110 HSE staff earn more than €100,000 a year

 

THERE ARE 110 senior managers in the Health Service Executive (HSE) earning more than €100,000 a year, according to official figures.

The new figures relate exclusively to senior administrative and managerial staff in the HSE and do not include hospital consultants or other medical personnel who are receiving more than €200,000 a year in some cases.

The figures also take account of the pay cuts of 10-15 per cent introduced by the Government last year for senior grades in the public service as well as the pension levy introduced in 2009.

The figures also take account of the recent early retirement and voluntary redundancy schemes introduced by the Government for administrative and managerial staff in the HSE.

Administrative and managerial personnel who are paid more than €100,000 would include national directors in the HSE, some assistant national directors, the chief executives of some hospitals, some hospital network managers and some local health office managers.

The new figures were set out last week by the HSE’s national director of finance, Liam Woods, in reply to a parliamentary question tabled by independent deputy Maureen O’Sullivan.

“As at 28.01.11 there are 110 staff employed at administrative and managerial levels in the Health Service Executive earning over €100,000 a year,” he stated.
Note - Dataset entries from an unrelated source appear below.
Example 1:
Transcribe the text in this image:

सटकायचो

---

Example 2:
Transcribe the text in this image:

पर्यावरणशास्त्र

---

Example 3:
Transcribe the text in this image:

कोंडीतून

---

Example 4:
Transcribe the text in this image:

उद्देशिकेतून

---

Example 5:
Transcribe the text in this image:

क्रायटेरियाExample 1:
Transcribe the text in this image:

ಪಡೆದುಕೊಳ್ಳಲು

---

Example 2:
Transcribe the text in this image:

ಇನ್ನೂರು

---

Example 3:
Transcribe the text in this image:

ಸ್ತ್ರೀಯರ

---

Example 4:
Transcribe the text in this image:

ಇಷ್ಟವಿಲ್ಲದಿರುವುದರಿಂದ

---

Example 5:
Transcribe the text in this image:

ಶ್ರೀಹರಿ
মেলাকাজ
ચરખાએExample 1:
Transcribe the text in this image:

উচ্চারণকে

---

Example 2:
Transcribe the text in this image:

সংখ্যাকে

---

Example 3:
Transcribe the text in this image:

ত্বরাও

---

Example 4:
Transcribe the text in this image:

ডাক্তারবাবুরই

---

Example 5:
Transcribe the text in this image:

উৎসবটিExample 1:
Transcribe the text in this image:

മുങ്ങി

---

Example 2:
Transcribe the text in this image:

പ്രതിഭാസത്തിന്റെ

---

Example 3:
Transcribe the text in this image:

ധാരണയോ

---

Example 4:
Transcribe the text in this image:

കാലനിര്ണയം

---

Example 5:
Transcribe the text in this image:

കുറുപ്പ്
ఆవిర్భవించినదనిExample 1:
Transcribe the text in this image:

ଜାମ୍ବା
Almost five years ago in June 2006, the HSE revealed that at that stage there were about 100 senior managers in the organisation receiving salaries of €100,000 or more.

The HSE said last month that 141 senior managers – at assistant national director, general manager and grade VIII level – had left the organisation under the early retirement and voluntary redundancy schemes introduced by the Government in November.
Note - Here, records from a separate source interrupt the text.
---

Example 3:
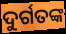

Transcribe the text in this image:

ଦୁର୍ଗତଙ୍କ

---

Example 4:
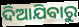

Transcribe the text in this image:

ଦିଆଯିବାରୁ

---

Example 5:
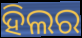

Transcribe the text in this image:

ହିଲର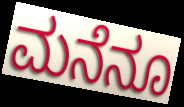
ಮನೆನೂ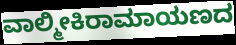
ವಾಲ್ಮೀಕಿರಾಮಾಯಣದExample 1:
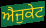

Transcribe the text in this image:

ਐਜੁਕੇਟ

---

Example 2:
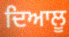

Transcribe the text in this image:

ਦਿਆਲੂ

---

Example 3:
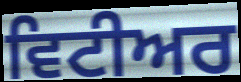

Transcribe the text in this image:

ਵਿਟੀਅਰ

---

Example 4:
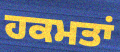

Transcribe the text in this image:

ਹਕਮਤਾਂ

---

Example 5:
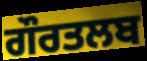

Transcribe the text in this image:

ਗੌਰਤਲਬ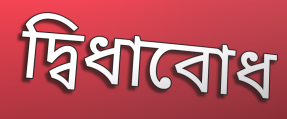
দ্বিধাবোধ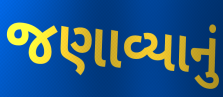
જણાવ્યાનું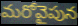
మరోవైపునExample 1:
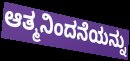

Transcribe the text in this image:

ಆತ್ಮನಿಂದನೆಯನ್ನು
The HSE said that 25 staff at assistant national director level – 20 per cent of the total – left under either the early retirement or voluntary redundancy schemes.
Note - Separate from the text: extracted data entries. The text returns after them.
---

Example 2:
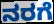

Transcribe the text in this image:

ನರಗೆ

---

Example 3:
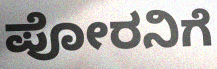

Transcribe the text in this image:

ಪೋರನಿಗೆ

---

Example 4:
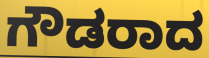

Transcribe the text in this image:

ಗೌಡರಾದ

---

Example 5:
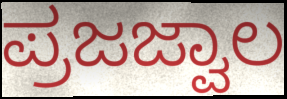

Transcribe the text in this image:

It said that 21 per cent of its 183 personnel at general manager level took the packages on offer, while 15 per cent of the 484 staff at the grade VIII level also left as part of the schemes.

About 2,000 staff in the health service overall left under the early retirement and voluntary redundancy schemes which were also made available to support personnel in addition to managerial, administrative and clerical staff.

The Government had initially forecast that up to 5,000 HSE employees could leave.

The total payments made to staff leaving under the schemes was €101 million, which was about €100 million less than the figure the Government had forecast in its original estimates.